Graduation Year

2020

Document Type

Thesis

Degree

M.A.

Degree Name

Master of Arts (M.A.)

Degree Granting Department

Government and International Affairs

Major Professor

Pablo Brescia, Ph.D.

Co-Major Professor

Bernd Reiter, Ph.D.

Committee Member

Madeline Camara, Ph.D.

Committee Member

Gabriele Bizzarri, Ph.D.

Keywords

Argentine Literature, intertextuality, Italian Literature, precursor, transatlantic literature

Abstract

The word precursor is a term that suggests something that comes before, that anticipates. However, what would happen if literature (beginning with Borges) would change this concept? The binary canons of before and after would disappear and with them the idea of a chronological literary temporality. As Borges suggests in the essay “Kafka and his precursors”, precursors can be identified due to the existence of Kafka who (as all writers) choose his literary “fathers”. What Borges suggests is that this choice not only modifies the future, but also the past.

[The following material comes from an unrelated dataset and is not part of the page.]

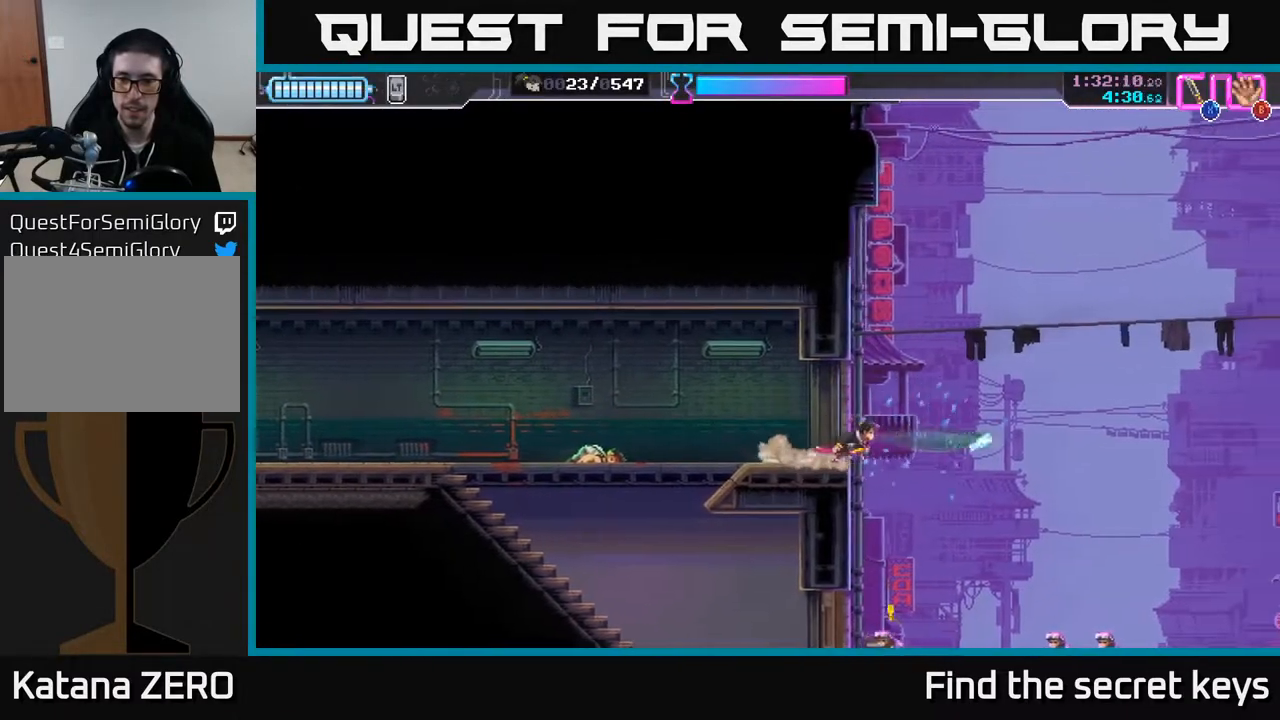
{"buttons": ["X"], "left_stick": "down", "right_stick": "center", "events": [[333, "left_stick", "down"], [500, "X", "down"]]}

To explore this literary and philosophical idea, Borges will be examined in comparison with three Italian authors (Dante Alighieri, Italo Calvino and Umberto Eco). These authors built literary relationships among them; for example, Borges wrote and spoke about Dante; and Calvino and Eco about Borges. The challenge of my project is to demonstrate how these cross-referenced readings can change the linearity of literature. First, Dante’s influence of Borges has been well studied but I contend also that Dante would be borgeano because in his Divine Comedy we can find Borges’ main ideas (such as the ones presented in his story “The Aleph”). Eco y Calvino, on the other hand, are Borges’ precursors because in their essays and conferences they talk of a way of doing literature or of speaking about it that becomes universal, without references to space or time. Calvino does it through his Six memos for the next Millennium, where his ideas about the literature to come (lightness, quickness, exactitude, visibility and multiplicity) are central in the Argentinian's work. Eco, through a series of articles and his book The open work, explains how a text can be interpreted by each reader and thus always subject to new understandings. Due to their work, we can see how literature is flexible and can be studied not only in a temporal sense but also as a series of books that are in constant communication.